Strauss-Kahn maid thanks supporters
In a quiet, breaking voice, the hotel maid who accused Dominique Strauss-Kahn of sexual assault said that she has started speaking publicly because she needs to be strong for her teenage daughter - and for women around the world.
Nafissatou Diallo, visibly nervous and fidgeting her hands, told a throng of reporters that she wanted to "let people know a lot of things they say about me is not true".
She spoke at the Christian Cultural Centre in Brooklyn, New York, amid a score of supporters from the church and around the city. "My daughter is crying but one day she goes 'Mom, please promise me you're gonna stop crying'," the Guinean immigrant said in accented English.
"People call you bad names. People tell bad things about you because they don't know you. You have to remember this guy, he is a powerful man, everybody knows that. But for you, only the people that you work with, or our neighbours, or the people back home, knows you."
Strauss-Kahn has pleaded not guilty to charges of attempted rape and other crimes. He was freed from house arrest after prosecutors admitted publicly that they had uncovered information which cast doubt on Ms Diallo's credibility.
The 62-year-old former head of the International Monetary Fund has not spoken publicly - except for a letter of resignation he wrote to the powerful money institution on May 18. "I want to say that I deny with the greatest possible firmness all of the allegations that have been made against me," he wrote. His lawyers say the case should be dropped, and they have decried the maid going public.

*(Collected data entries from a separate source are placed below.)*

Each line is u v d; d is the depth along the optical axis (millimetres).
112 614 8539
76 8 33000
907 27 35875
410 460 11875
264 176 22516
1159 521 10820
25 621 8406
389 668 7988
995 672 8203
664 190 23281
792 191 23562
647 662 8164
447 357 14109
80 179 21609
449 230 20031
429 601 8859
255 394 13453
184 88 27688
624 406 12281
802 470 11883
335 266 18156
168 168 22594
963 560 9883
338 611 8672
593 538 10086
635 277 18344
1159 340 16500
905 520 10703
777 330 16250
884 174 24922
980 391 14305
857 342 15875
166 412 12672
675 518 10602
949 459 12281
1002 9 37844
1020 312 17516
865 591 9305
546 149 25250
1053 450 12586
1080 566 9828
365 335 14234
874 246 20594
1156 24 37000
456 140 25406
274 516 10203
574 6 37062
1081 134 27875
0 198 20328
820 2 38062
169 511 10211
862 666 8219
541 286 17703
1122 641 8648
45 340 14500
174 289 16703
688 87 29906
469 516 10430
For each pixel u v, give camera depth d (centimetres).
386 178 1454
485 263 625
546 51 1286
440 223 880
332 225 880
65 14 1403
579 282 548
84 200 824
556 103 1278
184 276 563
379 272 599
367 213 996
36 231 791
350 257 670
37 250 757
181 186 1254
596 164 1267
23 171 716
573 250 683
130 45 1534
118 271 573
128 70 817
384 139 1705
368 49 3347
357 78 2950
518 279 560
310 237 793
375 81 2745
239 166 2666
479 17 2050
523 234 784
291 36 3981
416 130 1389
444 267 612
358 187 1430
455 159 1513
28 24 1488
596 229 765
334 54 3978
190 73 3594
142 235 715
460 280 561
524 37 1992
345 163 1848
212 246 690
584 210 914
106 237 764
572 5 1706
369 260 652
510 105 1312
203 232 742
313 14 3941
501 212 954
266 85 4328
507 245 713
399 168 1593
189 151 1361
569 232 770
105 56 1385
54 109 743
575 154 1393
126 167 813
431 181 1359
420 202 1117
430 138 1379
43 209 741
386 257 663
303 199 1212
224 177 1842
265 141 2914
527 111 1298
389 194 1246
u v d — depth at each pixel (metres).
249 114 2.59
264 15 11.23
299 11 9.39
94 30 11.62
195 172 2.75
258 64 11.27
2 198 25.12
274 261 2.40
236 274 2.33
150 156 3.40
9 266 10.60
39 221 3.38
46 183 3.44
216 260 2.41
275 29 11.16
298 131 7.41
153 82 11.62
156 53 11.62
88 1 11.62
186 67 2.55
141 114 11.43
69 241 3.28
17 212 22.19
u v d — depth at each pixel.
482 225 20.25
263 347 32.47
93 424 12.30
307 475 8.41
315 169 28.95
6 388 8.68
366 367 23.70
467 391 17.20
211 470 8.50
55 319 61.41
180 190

Ms Diallo broke her silence in recent interviews with ABC and Newsweek, but Thursday's event was the first time she had spoken to an uncontrolled crowd of media.
It is almost unheard of for an alleged sex assault victim to speak publicly before the end of court proceedings, and it is not clear whether Ms Diallo's decision to come forward affected her already-tenuous relationship with the prosecutors investigating her case.
She said she felt she needed to come forward because people were saying things that were untrue about her - including articles published claiming she was money-grabbing and a prostitute. Her lawyer has filed a libel suit against the New York Post for reporting the claims of prostitution; the paper stands by its reporting.
The Manhattan district attorney's office has not commented about its plans since the last court hearing where Strauss-Kahn was freed. He is still not allowed to leave the country. The next court date was postponed again until August 23.